Page-level text extractions
_ _ _

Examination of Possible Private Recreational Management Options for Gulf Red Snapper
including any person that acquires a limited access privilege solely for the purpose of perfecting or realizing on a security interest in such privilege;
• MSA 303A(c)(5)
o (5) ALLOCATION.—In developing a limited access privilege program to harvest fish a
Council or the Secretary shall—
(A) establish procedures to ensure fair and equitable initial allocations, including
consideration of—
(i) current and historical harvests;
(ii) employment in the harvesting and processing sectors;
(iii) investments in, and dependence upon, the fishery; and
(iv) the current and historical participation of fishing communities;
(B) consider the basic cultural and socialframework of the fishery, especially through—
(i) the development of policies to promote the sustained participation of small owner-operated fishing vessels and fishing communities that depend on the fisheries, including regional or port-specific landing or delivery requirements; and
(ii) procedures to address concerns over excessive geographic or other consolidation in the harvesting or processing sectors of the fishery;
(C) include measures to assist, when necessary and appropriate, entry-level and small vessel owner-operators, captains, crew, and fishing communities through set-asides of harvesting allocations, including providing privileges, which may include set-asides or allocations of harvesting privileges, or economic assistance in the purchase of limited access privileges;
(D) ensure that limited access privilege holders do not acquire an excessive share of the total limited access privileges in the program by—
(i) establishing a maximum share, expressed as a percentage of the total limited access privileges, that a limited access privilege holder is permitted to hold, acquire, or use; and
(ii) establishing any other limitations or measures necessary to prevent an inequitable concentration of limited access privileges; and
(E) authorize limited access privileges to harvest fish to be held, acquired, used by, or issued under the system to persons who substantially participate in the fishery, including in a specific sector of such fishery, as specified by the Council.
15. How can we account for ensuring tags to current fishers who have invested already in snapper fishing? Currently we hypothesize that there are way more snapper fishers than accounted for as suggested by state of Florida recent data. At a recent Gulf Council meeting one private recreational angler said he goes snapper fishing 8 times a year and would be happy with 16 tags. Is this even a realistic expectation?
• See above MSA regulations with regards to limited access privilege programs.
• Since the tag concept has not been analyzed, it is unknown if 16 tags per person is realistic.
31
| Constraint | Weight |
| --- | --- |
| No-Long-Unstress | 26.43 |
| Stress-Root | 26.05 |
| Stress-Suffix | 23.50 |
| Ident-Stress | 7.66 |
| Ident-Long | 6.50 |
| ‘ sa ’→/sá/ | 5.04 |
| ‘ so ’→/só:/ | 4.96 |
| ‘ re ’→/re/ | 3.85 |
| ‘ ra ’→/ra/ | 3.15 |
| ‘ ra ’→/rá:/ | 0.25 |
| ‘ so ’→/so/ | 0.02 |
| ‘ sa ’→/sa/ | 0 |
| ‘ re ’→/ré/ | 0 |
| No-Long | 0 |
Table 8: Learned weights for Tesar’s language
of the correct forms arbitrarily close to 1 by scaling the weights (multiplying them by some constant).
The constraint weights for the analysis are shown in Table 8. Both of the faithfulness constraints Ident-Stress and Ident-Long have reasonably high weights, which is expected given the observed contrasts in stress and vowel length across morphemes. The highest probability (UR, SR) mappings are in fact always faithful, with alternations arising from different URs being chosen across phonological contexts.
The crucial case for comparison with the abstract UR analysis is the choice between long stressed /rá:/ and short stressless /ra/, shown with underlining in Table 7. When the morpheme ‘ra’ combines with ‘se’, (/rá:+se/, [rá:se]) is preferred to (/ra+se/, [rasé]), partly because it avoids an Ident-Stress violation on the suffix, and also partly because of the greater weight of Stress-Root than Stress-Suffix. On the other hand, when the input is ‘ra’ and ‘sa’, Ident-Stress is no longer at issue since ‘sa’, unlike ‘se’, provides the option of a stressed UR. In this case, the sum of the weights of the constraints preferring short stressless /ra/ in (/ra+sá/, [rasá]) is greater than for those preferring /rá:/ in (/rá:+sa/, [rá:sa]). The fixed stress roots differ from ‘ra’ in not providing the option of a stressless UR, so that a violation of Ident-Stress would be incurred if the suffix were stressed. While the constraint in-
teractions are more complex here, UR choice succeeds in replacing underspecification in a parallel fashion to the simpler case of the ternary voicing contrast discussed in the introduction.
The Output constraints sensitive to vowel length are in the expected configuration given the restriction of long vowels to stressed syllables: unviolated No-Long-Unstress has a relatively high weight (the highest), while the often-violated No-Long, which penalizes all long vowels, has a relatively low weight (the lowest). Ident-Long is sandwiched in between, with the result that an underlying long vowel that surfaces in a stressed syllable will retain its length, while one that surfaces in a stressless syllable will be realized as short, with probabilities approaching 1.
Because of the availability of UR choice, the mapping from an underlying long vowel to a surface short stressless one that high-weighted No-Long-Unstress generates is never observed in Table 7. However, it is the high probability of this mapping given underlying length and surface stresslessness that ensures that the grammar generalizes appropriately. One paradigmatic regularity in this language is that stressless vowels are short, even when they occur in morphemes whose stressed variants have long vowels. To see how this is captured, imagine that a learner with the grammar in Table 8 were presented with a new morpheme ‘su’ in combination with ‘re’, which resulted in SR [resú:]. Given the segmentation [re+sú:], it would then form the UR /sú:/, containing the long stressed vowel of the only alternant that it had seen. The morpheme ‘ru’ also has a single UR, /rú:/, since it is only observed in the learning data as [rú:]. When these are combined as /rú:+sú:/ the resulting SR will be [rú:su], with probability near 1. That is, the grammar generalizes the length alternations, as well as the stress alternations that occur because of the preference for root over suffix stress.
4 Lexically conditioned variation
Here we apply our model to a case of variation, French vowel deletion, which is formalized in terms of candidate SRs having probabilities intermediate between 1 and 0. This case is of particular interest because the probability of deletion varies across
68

_ _ _

-- Task instructions --
Begin at the first line of the records above and restate each line word for word, stopping after the line with "(iii) investments in, and".

-- Solution --
Examination of Possible Private Recreational Management Options for Gulf Red Snapper
including any person that acquires a limited access privilege solely for the purpose of perfecting or realizing on a security interest in such privilege;
• MSA 303A(c)(5)
o (5) ALLOCATION.—In developing a limited access privilege program to harvest fish a
Council or the Secretary shall—
(A) establish procedures to ensure fair and equitable initial allocations, including
consideration of—
(i) current and historical harvests;
(ii) employment in the harvesting and processing sectors;
(iii) investments in, and dependence upon, the fishery; and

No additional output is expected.